ApiKey Chat is a bring-your-own-key mobile app. It is suitable for personal use, testing, and self-hosted compatible API workflows, but it should not be treated as a high-security key custody product.
- Android stores API keys in app-private SharedPreferences encrypted with Android Keystore AES-GCM.
- iOS stores API keys in Keychain.
- Stored keys are runtime device data. They are not generated source files and should never be committed to this repository.

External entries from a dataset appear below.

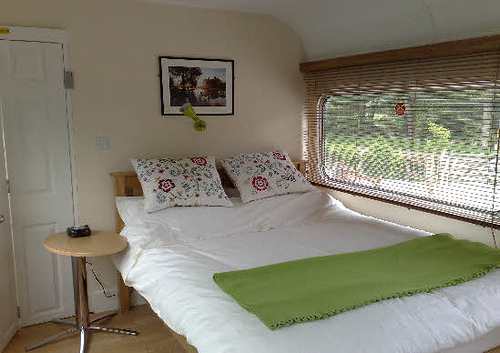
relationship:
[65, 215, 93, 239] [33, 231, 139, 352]
clock on a table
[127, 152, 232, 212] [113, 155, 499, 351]
pillow on bed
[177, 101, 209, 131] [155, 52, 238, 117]
stuffed toy on picture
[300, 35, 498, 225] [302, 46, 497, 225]
blinds are on window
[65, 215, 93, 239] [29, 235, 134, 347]
clock on table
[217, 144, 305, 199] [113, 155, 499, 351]
pillow on bed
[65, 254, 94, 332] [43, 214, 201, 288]
leg of table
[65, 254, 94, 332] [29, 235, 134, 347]
leg of table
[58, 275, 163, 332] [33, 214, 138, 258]
leg of table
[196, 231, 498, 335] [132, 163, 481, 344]
blanket on bed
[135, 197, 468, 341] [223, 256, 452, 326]
comforter on bed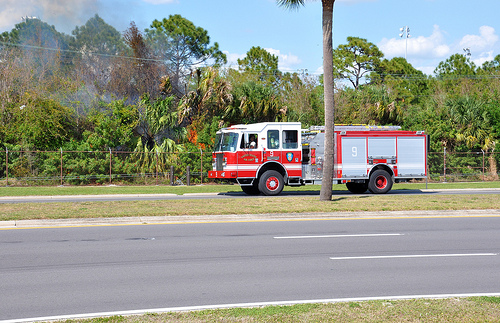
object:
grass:
[0, 194, 500, 220]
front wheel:
[258, 170, 285, 196]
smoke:
[0, 0, 182, 115]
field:
[1, 14, 218, 184]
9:
[269, 151, 273, 157]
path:
[0, 186, 219, 204]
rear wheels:
[368, 169, 393, 194]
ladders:
[310, 126, 402, 131]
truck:
[226, 119, 435, 196]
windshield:
[211, 133, 236, 150]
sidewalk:
[2, 186, 500, 201]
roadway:
[0, 213, 500, 298]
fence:
[0, 144, 500, 188]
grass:
[53, 294, 498, 323]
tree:
[275, 0, 338, 201]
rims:
[258, 170, 285, 196]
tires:
[345, 179, 368, 194]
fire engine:
[207, 122, 429, 197]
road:
[0, 187, 500, 322]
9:
[351, 147, 357, 157]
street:
[1, 189, 499, 321]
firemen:
[246, 134, 257, 150]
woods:
[0, 9, 499, 188]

- Search provider keys are stored with the same app-private encrypted storage path. Search diagnostics only report provider name, elapsed time, cache status, and result count; they should not include API keys.
- Real API keys or proxy tokens
- Signing keys, keystores, provisioning files, or certificates
.env,secrets.properties,keystore.properties,signing.properties- Generated APK / AAB / IPA files
- Local Android SDK, Gradle toolchains, or build caches
For public or team distribution, prefer this architecture:
Mobile app -> Your backend -> OpenAI / compatible provider
That keeps provider keys on your server and lets you add rate limits, abuse detection, audit logs, and user-level access control.

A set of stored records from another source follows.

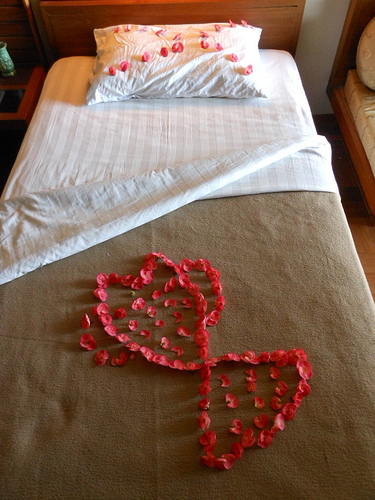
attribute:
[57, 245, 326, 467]
signs — flower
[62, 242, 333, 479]
sign — infinity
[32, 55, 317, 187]
sheets — striped, white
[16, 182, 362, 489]
bedspread — tan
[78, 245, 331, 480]
petals — flowers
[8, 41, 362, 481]
bed — size, twin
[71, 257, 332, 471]
petals — flower, pink, bottom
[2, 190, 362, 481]
blankets — brown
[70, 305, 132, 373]
petals — pink, three, flower, most left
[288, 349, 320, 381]
petals — most right, pink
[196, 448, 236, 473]
petals — bottom most, pink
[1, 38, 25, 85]
vase — green, small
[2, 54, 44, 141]
table — brown, side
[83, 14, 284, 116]
pillow — white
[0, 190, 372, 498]
comforter — brown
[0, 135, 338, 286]
sheet — white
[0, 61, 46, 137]
nightstand — brown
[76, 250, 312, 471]
flowers — red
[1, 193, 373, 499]
covering — tan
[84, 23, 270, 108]
pillow — white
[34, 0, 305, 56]
headboard — brown, wooden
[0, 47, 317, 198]
sheet — white, striped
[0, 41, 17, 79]
vase — green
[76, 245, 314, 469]
petals — pink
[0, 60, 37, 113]
tabletop — glass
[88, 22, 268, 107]
pillowcase — white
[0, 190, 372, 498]
cover — brown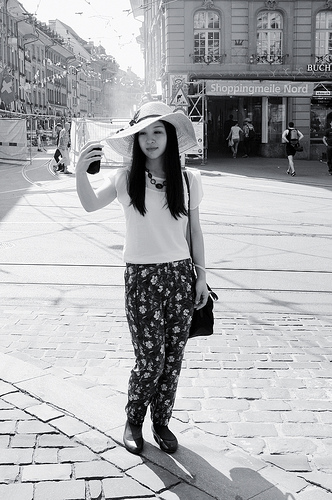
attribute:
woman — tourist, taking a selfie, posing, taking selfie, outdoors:
[76, 105, 211, 456]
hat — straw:
[105, 103, 197, 160]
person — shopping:
[227, 122, 242, 153]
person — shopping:
[242, 117, 258, 154]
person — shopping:
[281, 124, 304, 176]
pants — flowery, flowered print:
[125, 258, 196, 430]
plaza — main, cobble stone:
[3, 156, 331, 499]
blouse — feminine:
[119, 170, 198, 266]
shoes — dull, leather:
[124, 422, 177, 453]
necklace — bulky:
[146, 164, 168, 190]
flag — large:
[45, 44, 69, 109]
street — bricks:
[0, 312, 328, 497]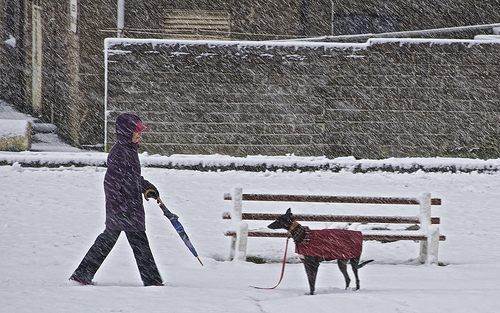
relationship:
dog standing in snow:
[264, 204, 372, 304] [4, 286, 499, 311]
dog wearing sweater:
[264, 204, 372, 304] [294, 225, 362, 261]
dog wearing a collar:
[264, 204, 372, 304] [287, 219, 298, 232]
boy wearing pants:
[68, 111, 164, 287] [69, 222, 164, 291]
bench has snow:
[216, 183, 443, 267] [233, 190, 248, 260]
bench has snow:
[216, 183, 443, 267] [420, 190, 439, 262]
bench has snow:
[216, 183, 443, 267] [249, 227, 424, 239]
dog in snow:
[266, 207, 374, 296] [382, 271, 487, 305]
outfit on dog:
[286, 221, 366, 265] [264, 204, 372, 304]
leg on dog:
[349, 260, 366, 292] [273, 212, 370, 296]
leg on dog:
[339, 256, 351, 288] [273, 212, 370, 296]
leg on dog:
[305, 256, 319, 293] [273, 212, 370, 296]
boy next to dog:
[68, 111, 164, 287] [264, 204, 372, 304]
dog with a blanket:
[266, 207, 374, 296] [303, 226, 364, 263]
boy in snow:
[65, 111, 164, 286] [2, 2, 498, 312]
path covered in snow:
[1, 250, 498, 310] [1, 160, 498, 311]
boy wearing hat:
[68, 111, 164, 287] [130, 120, 149, 133]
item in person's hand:
[137, 178, 209, 270] [144, 187, 163, 200]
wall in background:
[105, 39, 498, 158] [34, 3, 448, 150]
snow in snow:
[3, 167, 75, 307] [442, 167, 496, 311]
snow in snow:
[3, 167, 75, 307] [161, 145, 494, 198]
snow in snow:
[3, 167, 75, 307] [65, 285, 460, 311]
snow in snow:
[3, 167, 75, 307] [3, 5, 99, 124]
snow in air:
[3, 167, 75, 307] [16, 30, 85, 141]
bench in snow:
[221, 183, 446, 267] [220, 170, 474, 217]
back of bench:
[218, 188, 447, 239] [216, 183, 443, 267]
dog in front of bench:
[266, 207, 374, 296] [216, 183, 443, 267]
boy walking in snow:
[68, 111, 164, 287] [453, 230, 478, 270]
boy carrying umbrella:
[68, 111, 164, 287] [140, 187, 205, 267]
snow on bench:
[0, 147, 498, 309] [226, 185, 452, 242]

When sharing logs or screenshots for troubleshooting, redact:
- API keys and search API keys
- Base URLs if they identify a private gateway
- Request IDs tied to private provider accounts
- Uploaded file names or message content that may contain personal data
Run a secret scan before pushing or creating a release:
$patterns = 'sk-[A-Za-z0-9_-]{20,}|OPENAI_API_KEY\s*=|Authorization:\s*Bearer\s+[A-Za-z0-9_-]{10,}|Bearer\s+sk-|AIza[0-9A-Za-z_-]{20,}'
git grep -n -I -E $patterns -- . ':!dist' ':!app/build' ':!.gradle' ':!.tools'If a real key is ever committed, revoke it immediately from the provider dashboard and create a new key. Rewriting git history alone is not enough once a secret has been pushed.